In previous tests, VEGAS does not independently balance when used in dual backend mode with GUPPI. Issuing a Balance("VEGAS") causes Astrid to report that balancing has failed, with an option to abort, even though the IF rack appears to be balanced. Ray made changes to the balancing routine so today we will try to test these and resolve any remaining balancing issues.
Details
Session begins at 12:00
Ray previously switched versions to the regression test candidate
Also got a "VEGAS HPC program taking too long to be ready" fault. Bank B aborted.
We do not appear to be in pulsar mode. Taking another scan
SB Submitted at 12:12
Scan #2 is i0800x0512
Same behavior. Manager has the right value for mode but shared memory is configured for spectral line and guppi_daq is not running.
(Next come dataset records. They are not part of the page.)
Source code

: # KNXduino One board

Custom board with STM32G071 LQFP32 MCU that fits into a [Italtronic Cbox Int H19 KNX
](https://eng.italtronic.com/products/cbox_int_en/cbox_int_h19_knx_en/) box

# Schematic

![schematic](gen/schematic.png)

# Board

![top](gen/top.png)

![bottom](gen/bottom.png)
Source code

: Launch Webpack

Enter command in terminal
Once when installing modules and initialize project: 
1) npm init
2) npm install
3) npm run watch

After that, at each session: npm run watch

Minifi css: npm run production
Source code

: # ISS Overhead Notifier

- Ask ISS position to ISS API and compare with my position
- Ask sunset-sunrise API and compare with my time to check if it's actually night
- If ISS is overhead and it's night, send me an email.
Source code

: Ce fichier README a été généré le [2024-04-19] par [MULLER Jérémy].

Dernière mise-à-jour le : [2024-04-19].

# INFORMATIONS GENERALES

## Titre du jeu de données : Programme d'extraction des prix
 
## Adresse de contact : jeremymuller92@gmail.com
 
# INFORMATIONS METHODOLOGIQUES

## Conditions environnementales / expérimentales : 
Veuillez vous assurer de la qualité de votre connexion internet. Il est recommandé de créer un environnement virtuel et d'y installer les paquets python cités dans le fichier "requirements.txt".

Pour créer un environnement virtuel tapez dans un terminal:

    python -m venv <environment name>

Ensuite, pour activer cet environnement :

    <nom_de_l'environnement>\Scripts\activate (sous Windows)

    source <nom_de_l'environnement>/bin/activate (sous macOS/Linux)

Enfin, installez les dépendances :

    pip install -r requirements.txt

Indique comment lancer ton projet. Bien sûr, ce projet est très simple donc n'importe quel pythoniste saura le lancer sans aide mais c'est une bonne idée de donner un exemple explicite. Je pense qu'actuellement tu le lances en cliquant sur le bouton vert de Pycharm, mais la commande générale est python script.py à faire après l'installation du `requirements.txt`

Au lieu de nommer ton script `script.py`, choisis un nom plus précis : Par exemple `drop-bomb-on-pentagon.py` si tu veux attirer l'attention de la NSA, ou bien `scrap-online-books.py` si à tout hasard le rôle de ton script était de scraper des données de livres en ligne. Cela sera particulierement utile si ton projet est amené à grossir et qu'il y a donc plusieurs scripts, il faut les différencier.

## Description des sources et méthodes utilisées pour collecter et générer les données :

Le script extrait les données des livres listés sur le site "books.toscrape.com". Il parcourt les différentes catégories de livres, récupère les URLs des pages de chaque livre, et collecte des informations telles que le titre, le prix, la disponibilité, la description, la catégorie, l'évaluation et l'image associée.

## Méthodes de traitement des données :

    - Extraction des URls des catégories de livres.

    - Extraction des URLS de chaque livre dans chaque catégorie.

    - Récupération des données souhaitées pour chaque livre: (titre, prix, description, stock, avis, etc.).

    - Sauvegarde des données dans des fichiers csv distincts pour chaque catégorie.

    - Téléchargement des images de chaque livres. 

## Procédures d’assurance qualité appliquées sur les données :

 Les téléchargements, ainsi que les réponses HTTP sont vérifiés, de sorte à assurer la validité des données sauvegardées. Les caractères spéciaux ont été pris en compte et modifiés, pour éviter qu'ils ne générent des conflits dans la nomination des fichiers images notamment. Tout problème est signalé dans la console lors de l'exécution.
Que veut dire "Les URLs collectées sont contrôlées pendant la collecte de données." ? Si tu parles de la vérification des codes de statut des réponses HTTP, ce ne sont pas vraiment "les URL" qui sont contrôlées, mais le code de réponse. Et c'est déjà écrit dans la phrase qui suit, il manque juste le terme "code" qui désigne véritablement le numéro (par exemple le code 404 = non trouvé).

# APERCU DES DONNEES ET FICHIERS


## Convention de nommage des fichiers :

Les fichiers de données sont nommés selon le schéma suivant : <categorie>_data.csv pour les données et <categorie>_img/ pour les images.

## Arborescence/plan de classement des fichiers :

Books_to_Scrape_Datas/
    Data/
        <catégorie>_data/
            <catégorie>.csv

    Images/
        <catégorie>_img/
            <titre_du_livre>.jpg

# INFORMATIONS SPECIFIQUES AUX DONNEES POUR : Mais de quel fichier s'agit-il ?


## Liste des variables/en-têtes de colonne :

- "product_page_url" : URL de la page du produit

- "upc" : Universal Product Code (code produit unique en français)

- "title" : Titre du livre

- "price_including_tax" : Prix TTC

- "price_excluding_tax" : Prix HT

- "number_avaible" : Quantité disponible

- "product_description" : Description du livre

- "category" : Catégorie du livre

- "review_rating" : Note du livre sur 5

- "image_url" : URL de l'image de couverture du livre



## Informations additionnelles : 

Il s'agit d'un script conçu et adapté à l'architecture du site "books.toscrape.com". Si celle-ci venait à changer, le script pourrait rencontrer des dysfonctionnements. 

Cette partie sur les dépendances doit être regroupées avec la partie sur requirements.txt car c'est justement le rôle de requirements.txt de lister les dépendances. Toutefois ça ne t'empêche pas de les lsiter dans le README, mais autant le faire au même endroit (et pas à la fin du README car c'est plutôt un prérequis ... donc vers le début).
Seems to be in matrx-based spectral line mode.
Trying to stop the vegas_matrix_server through Task Master.
Task Master just hung and didn't seem to stop the server.
It seems like Task Master completely died on vegas-hpc1 (from where I was trying to stop the matrix server)
Ray is putting things back into pulsar mode.
Restarting at 12:41
Scan #3 is c0800x0512
Astrid aborted. No CLEO error message, but the log file for vegas-hpc1 says "ERROR: No CUDA-capable device found"
Banks B-H did take some data, but Bank A did not due to CUDA error.
Ray is not sure what went wrong on bank A, but guppi_daq was restarted successfully.
Resubmitted SB at 12:55, but once again Bank A issued an abort. It cleared quickly but the scan was not successful.
Resubmitted SB at 12:58. Scan started but then aborted part way through. More aborts at end of scan. No messages in CLEO. Not sure what is happening.
Resubmitted SB at 13:01. This time Bank C didn't start properly and aborted. CLEO message from bank C is "VEGAS HPC program taking too long to be ready"
Incidentally, we took the Balance("VEGAS") call. We confirmed that the IF rack is balanced for GUPPI but not for VEGAS.
Ray was unable to get the manager working. There were issues with loading the correct BOFs and with getting the correct MAC addresses for the HPC nodes.
Conclusions
Did not solve balancing issue due to other problems. However, I confirmed that we can easily run a server on each node to access shared memory parameters via vpmHPCStatus.py (analog of guppi_gpu_status). We should be able to run the server via Task Master.